Who it’s for — tradeoffs

Great fit if you are a researcher or practitioner who wants to study or remove refusal behavior from transformer models without manual, per-model ablation engineering. It is useful when you can run PyTorch-based workloads (GPU recommended) and want both automated parameter search and quantitative/human evaluation of decensored checkpoints.

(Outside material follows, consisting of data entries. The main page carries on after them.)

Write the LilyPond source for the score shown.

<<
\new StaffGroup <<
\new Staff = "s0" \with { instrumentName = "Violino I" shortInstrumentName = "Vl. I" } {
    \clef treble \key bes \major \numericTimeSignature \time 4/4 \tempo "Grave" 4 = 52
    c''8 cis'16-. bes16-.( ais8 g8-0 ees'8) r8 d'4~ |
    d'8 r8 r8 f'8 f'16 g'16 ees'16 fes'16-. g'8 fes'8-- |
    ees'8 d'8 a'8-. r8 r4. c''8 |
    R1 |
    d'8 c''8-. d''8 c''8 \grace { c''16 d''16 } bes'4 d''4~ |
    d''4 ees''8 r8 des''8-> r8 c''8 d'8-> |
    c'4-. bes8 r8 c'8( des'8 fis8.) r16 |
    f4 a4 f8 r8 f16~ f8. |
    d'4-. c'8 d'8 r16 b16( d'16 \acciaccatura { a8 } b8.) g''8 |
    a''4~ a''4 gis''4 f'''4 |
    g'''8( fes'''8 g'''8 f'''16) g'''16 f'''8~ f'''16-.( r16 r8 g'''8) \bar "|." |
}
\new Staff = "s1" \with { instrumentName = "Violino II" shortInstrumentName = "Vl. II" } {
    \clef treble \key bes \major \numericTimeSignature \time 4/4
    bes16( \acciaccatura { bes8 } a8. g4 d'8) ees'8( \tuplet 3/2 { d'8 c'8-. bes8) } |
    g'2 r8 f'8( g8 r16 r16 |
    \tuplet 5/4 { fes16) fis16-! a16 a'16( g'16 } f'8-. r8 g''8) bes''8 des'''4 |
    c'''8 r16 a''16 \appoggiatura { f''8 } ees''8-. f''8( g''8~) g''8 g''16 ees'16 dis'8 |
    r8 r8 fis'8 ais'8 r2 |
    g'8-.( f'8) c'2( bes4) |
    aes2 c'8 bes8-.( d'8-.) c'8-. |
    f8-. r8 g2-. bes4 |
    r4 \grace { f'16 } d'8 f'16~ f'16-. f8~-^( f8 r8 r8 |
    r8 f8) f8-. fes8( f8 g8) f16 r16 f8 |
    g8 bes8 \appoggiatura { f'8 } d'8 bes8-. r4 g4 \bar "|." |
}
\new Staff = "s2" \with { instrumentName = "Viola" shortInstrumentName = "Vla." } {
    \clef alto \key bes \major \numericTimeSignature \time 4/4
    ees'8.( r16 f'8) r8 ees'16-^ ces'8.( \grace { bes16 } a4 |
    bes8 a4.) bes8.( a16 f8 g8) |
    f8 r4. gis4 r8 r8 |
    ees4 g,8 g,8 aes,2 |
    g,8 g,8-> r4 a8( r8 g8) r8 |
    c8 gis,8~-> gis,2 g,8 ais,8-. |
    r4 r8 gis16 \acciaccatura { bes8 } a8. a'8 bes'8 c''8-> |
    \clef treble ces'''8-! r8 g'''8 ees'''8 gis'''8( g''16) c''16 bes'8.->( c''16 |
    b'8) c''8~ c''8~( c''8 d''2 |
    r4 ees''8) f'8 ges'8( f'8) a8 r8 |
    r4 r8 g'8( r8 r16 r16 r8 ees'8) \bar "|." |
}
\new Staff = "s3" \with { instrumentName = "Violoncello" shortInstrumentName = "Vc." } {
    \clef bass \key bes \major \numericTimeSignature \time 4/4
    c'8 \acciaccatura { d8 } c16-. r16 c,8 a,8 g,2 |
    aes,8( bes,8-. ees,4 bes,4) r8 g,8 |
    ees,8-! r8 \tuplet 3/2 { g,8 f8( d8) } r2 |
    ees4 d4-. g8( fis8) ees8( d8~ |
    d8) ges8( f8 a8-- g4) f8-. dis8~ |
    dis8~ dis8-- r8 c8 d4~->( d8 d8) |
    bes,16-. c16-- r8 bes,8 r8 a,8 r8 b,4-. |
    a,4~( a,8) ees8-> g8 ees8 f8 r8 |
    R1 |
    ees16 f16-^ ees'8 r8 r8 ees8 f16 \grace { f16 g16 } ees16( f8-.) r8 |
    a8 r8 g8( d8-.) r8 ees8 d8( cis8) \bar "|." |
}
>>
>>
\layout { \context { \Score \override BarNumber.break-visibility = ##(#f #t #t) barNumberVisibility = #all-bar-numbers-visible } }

Look elsewhere if you need a GUI-first product, a hosted inference service for live production use, or support for non-transformer hybrid architectures (SSMs/hybrid attention types) — Heretic is a command-line, research-forward tool that assumes familiarity with running local model workloads and evaluating model outputs.

Where it fits

Heretic sits between interpretability toolkits and model surgery utilities: it is not a new model or a training framework but a model-modification and evaluation system that automates a specific interpretability-inspired intervention (directional ablation) and frames it as a constrained optimization problem. Compared with manual abliterations, it prioritizes repeatability, built-in metrics, and lower KL damage.

Practical notes (brief)

• Requires Python 3.10+, PyTorch (2.x series recommended) and GPU for practical runtimes; quantized flows are available to reduce VRAM. The CLI-centric workflow outputs options to save/upload decensored checkpoints and run comparisons.
• Not a turnkey hosted decensoring service — runs locally or in your compute environment and is best used by those comfortable running model inference/IO workflows and interpreting evaluation metrics.

Overall, Heretic is useful when you want an automated, evaluable approach to reducing refusal behavior in transformer models while keeping a close eye on capability preservation.